Right to withdraw consent. Where we rely on consent, you can withdraw it at any time in Settings. Withdrawing consent does not affect the lawfulness of processing before the withdrawal.
Rights related to automated decision-making (Article 22). See Section 4.
Right to lodge a complaint. You have the right to complain to a supervisory authority. In the UK that is the Information Commissioner's Office (ICO) at ico.org.uk. In the EU it is your local data protection authority.

To exercise any of these rights, use the tools in Settings or contact us at marcie@veritytech.xyz. We will respond within 30 days.

10. How we protect your information

All traffic between your device and our servers is encrypted in transit using HTTPS.
Sensitive fields are designed to be encrypted at rest using modern encryption standards.
We apply security headers, rate limiting, and input validation on every request.
We follow the principle of data minimisation — we collect only what we need and share only what is necessary.
Access to personal information inside the company is restricted to those who need it to do their job.
In the unlikely event of a personal data breach that is likely to result in a risk to your rights, we will notify the relevant supervisory authority within 72 hours and, where the risk is high, we will notify you directly.

11. Cookies and similar technologies

We use a small number of cookies and equivalent browser storage. These fall into two categories:

Essential cookies and local storage. Required to run the site, remember your choices (for example, your theme preference and consent decisions), and keep you signed in. These cannot be switched off.
Optional analytics cookies. Used only if you have agreed. These help us understand how the Service is used and what to improve. You can change your choice at any time using the "Manage cookies" link in Settings.

We do not use cookies for cross-site advertising or tracking.

12. Children

BirthPrint is intended for users aged 16 and over. We do not knowingly collect personal information from children under 16. If you believe a child has provided us with personal information, please contact us and we will delete it.
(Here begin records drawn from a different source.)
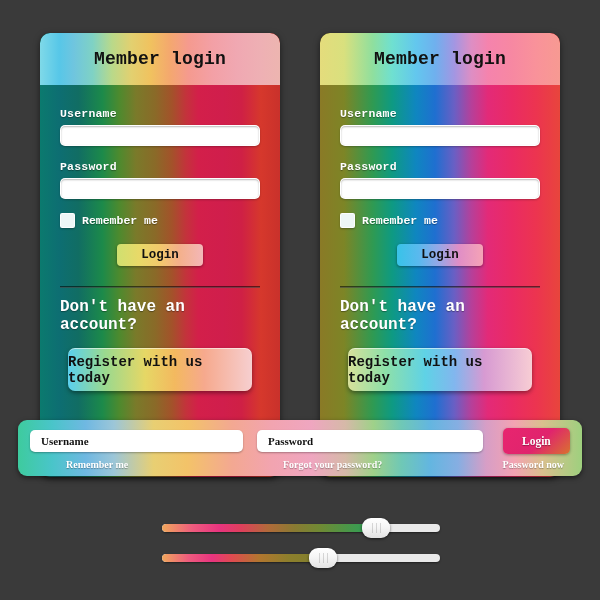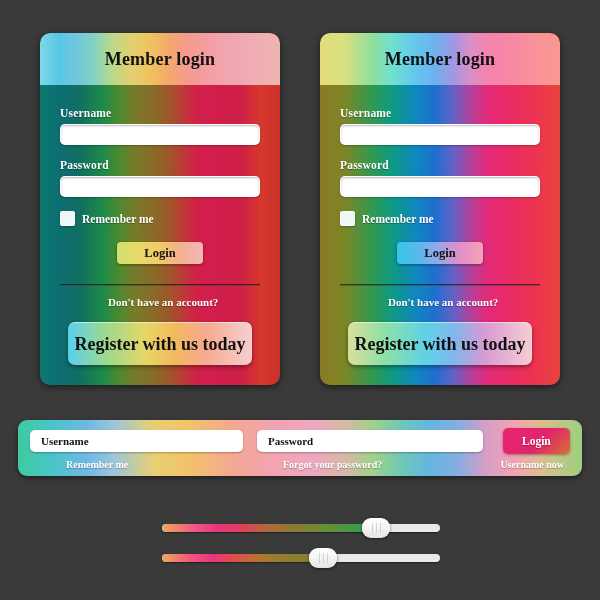--- a/index.html
+++ b/index.html
@@ -6,24 +6,25 @@
   body{
     width:600px;height:600px;overflow:hidden;
     background:#3a3a3a;
     font-family:"Liberation Serif", serif;
     position:relative;
   }
 
   
   .card{
     position:absolute;
-    width:240px;height:352px;
+    width:240px;height:444px;
     border-radius:10px;
     overflow:hidden;
     box-shadow:0 2px 6px rgba(0,0,0,.55);
+    font-family:Liberation Mono, monospace;
   }
   #card-1{left:40px;top:33px;}
   #card-2{left:320px;top:33px;}
 
   .card-bg{
     position:absolute;inset:0;
   }
   #card-1 .card-bg{
     background:linear-gradient(90deg,
       #0b7a6e 0%, #0d6e72 8%, #116d63 16%,
@@ -108,28 +109,28 @@
   }
   #card-2 .login-btn{
     background:linear-gradient(90deg,#38c3e8 0%,#59b9ee 25%,#9aa6e6 50%,#e08ec6 72%,#f5a3b6 100%);
   }
 
   .hr{
     height:1px;background:rgba(0,0,0,.55);
     border-bottom:1px solid rgba(255,255,255,.18);
     margin:20px 0 10px 0;
   }
-  .no-acct{font-size:11px;font-weight:bold;color:#fff;
-    text-shadow:0 1px 1px rgba(0,0,0,.35);margin-left:48px;}
+  .no-acct{font-size:16px;font-weight:bold;color:#fff;
+    text-shadow:0 1px 1px rgba(0,0,0,.35);}
 
   .register-btn{
     display:flex;align-items:center;justify-content:center;
     height:42px;margin:14px 8px 0 8px;
     border-radius:7px;
-    font-size:18px;font-weight:bold;color:#111;
+    font-size:14px;font-weight:bold;color:#111;
     box-shadow:0 2px 4px rgba(0,0,0,.4);
     border-top:1px solid rgba(255,255,255,.55);
   }
   #card-1 .register-btn{
     background:linear-gradient(90deg,#5ad0ee 0%,#9ad98f 20%,#e6d765 42%,#f3b95f 58%,#f6a98d 74%,#f6cfd0 100%);
   }
   #card-2 .register-btn{
     background:linear-gradient(90deg,#d8e09a 0%,#8ee0a8 20%,#5fd2e6 42%,#82b6ee 58%,#d79ad2 74%,#f7cdd4 100%);
   }
 
@@ -283,21 +284,21 @@
         <span>Username</span>
       </div>
       <div class="hb-field" id="hb-password">
         <span>Password</span>
       </div>
       <div class="hb-login">Login</div>
     </div>
 
     <div class="hb-sub" id="hb-remember">Remember me</div>
     <div class="hb-sub" id="hb-forgot">Forgot your password?</div>
-    <div class="hb-sub" id="hb-register">Username now</div>
+    <div class="hb-sub" id="hb-register">Password now</div>
   </div>
 </div>
 
 <div class="slider" id="slider-1">
   <div class="track">
     <div class="fill" style="width: 79%;"></div>
   </div>
   <div class="handle" style="left: 72%;">
     <div class="grip"></div>
     <div class="grip"></div>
You may provide a child's birth details to generate a report for your own child (for example, a parent creating a "Their Print" for a young child). In that case, you are responsible for ensuring you have the legal right to share that information with us, and the child's information is treated with the same protections described in this policy.
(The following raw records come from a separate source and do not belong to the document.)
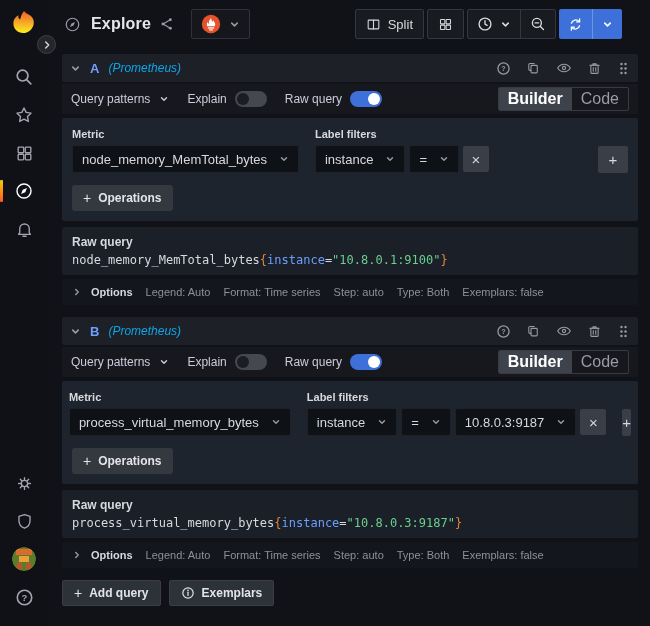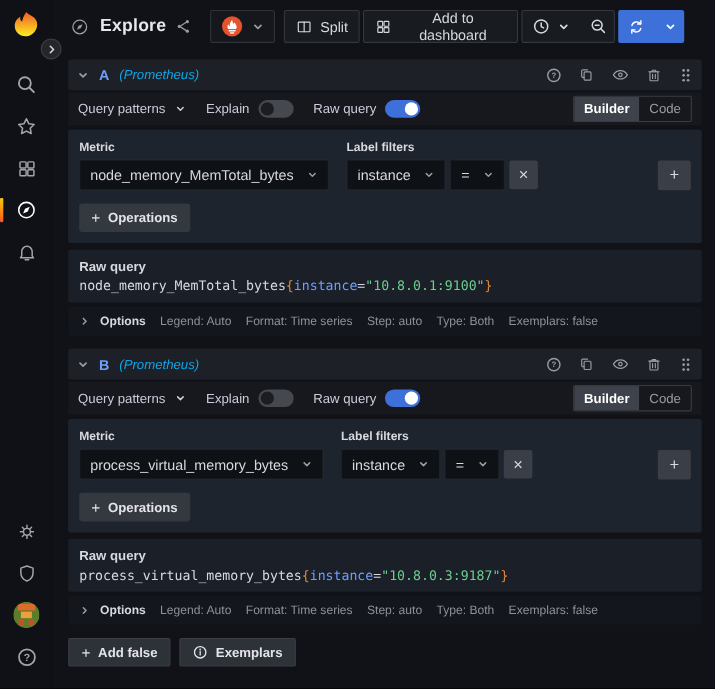--- a/index.html
+++ b/index.html
@@ -79,21 +79,21 @@
     gap:18px; padding:0 9px;
   }
   .dd-btn { display:flex; align-items:center; gap:9px; background:none; border:0; color:#ccccdc; font-size:12px; font-family:inherit; cursor:pointer; }
   .tgl-group { display:flex; align-items:center; gap:8px; font-size:12px; color:#ccccdc; }
   .toggle { position:relative; width:32px; height:16px; border-radius:8px; cursor:pointer; }
   .toggle.off { background:#45484f; }
   .toggle.off .knob { position:absolute; left:2px; top:2px; width:12px; height:12px; border-radius:50%; background:#1b1d22; }
   .toggle.on { background:#3d71d9; }
   .toggle.on .knob { position:absolute; right:2px; top:2px; width:12px; height:12px; border-radius:50%; background:#fff; }
   .segmented { margin-left:auto; display:flex; align-items:center; height:24px; border:1px solid #383b42; border-radius:2px; overflow:hidden; }
-  .seg { padding:0 9px; height:100%; display:flex; align-items:center; font-size:12px; cursor:pointer; color:#9a9ba3; background:none; border:0; font-family:inherit; }
+  .seg { padding:0 9px; height:100%; display:flex; align-items:center; font-size:16px; cursor:pointer; color:#9a9ba3; background:none; border:0; font-family:inherit; }
   .seg.active { background:#3d424b; color:#fff; font-weight:600; }
 
   .qeditor { margin-top:4px; background:#1e242d; border-radius:2px; padding:10px; }
   .fields { display:flex; align-items:flex-end; gap:16px;justify-content:center; }
   .fld { display:flex; flex-direction:column; }
   .fld-label { font-size:11px; font-weight:600; color:#d8d9df; margin-bottom:5px; }
   .fld-row { display:flex; align-items:center; gap:4px; }
   .select {
     height:28px; display:inline-flex; align-items:center; gap:12px; padding:0 9px;
     background:#0e1116; border:1px solid rgba(255,255,255,.07); border-radius:2px;
@@ -293,21 +293,20 @@
       </button>
       <button class="tb-btn">
         <span>
           <svg class="ic" viewBox="0 0 24 24" width="15" height="15">
               <rect x="4" y="4" width="7" height="7" rx="1"></rect>
               <rect x="13" y="4" width="7" height="7" rx="1"></rect>
               <rect x="4" y="13" width="7" height="7" rx="1"></rect>
               <rect x="13" y="13" width="7" height="7" rx="1"></rect>
             </svg>
         </span>
-        <span>Add to dashboard</span>
       </button>
       <div class="time-group">
         <button class="time-seg">
           <span>
             <svg class="ic" viewBox="0 0 20 20" width="16" height="16">
                 <circle cx="10" cy="10" r="7.4"></circle>
                 <path d="M10 6v4.2l2.7 1.5"></path>
               </svg>
           </span>
           <span>
@@ -613,20 +612,28 @@
                   </span>
               </button>
               <button class="select">
                 <span>=</span>
                 <span>
                     <svg class="ic" viewBox="0 0 12 12" width="10" height="10" style="color:#9a9ba3">
                       <path d="M3 4.5l3 3 3-3"></path>
                     </svg>
                   </span>
               </button>
+              <button class="select">
+                <span>10.8.0.3:9187</span>
+                <span>
+                    <svg class="ic" viewBox="0 0 12 12" width="10" height="10" style="color:#9a9ba3">
+                      <path d="M3 4.5l3 3 3-3"></path>
+                    </svg>
+                  </span>
+              </button>
               <button class="sq-btn">
                   <span>×</span>
                 </button>
             </div>
           </div>
           <button class="sq-btn plus-btn">
               <span>+</span>
             </button>
         </div>
         <button class="ops-btn">
@@ -651,21 +658,21 @@
         <span class="opt-item">Format: Time series</span>
         <span class="opt-item">Step: auto</span>
         <span class="opt-item">Type: Both</span>
         <span class="opt-item">Exemplars: false</span>
       </div>
     </section>
 
     <div class="footer">
       <button class="f-btn">
         <span class="f-plus">+</span>
-        <span>Add false</span>
+        <span>Add query</span>
       </button>
       <button class="f-btn">
         <span>
           <svg class="ic" viewBox="0 0 20 20" width="14" height="14">
               <circle cx="10" cy="10" r="7.4"></circle>
               <path d="M10 9v4.4"></path>
               <circle cx="10" cy="6.4" r="0.4" fill="currentColor" stroke="currentColor"></circle>
             </svg>
         </span>
         <span>Exemplars</span>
13. Changes to this policy

We may update this Privacy Policy from time to time. When we make material changes, we will notify you in-app or by email before they take effect, and we will update the "Last updated" date at the top of this page. Older versions will be available on request.

14. How to contact us

If you have any questions, concerns, or requests about this Privacy Policy or how we handle your information, please get in touch:

Email: marcie@veritytech.xyz
Subject line: Please start your message with "Privacy" so we can route it quickly.

If you are not satisfied with our response, you can lodge a complaint with your local data protection authority. In the UK that is the Information Commissioner's Office at ico.org.uk.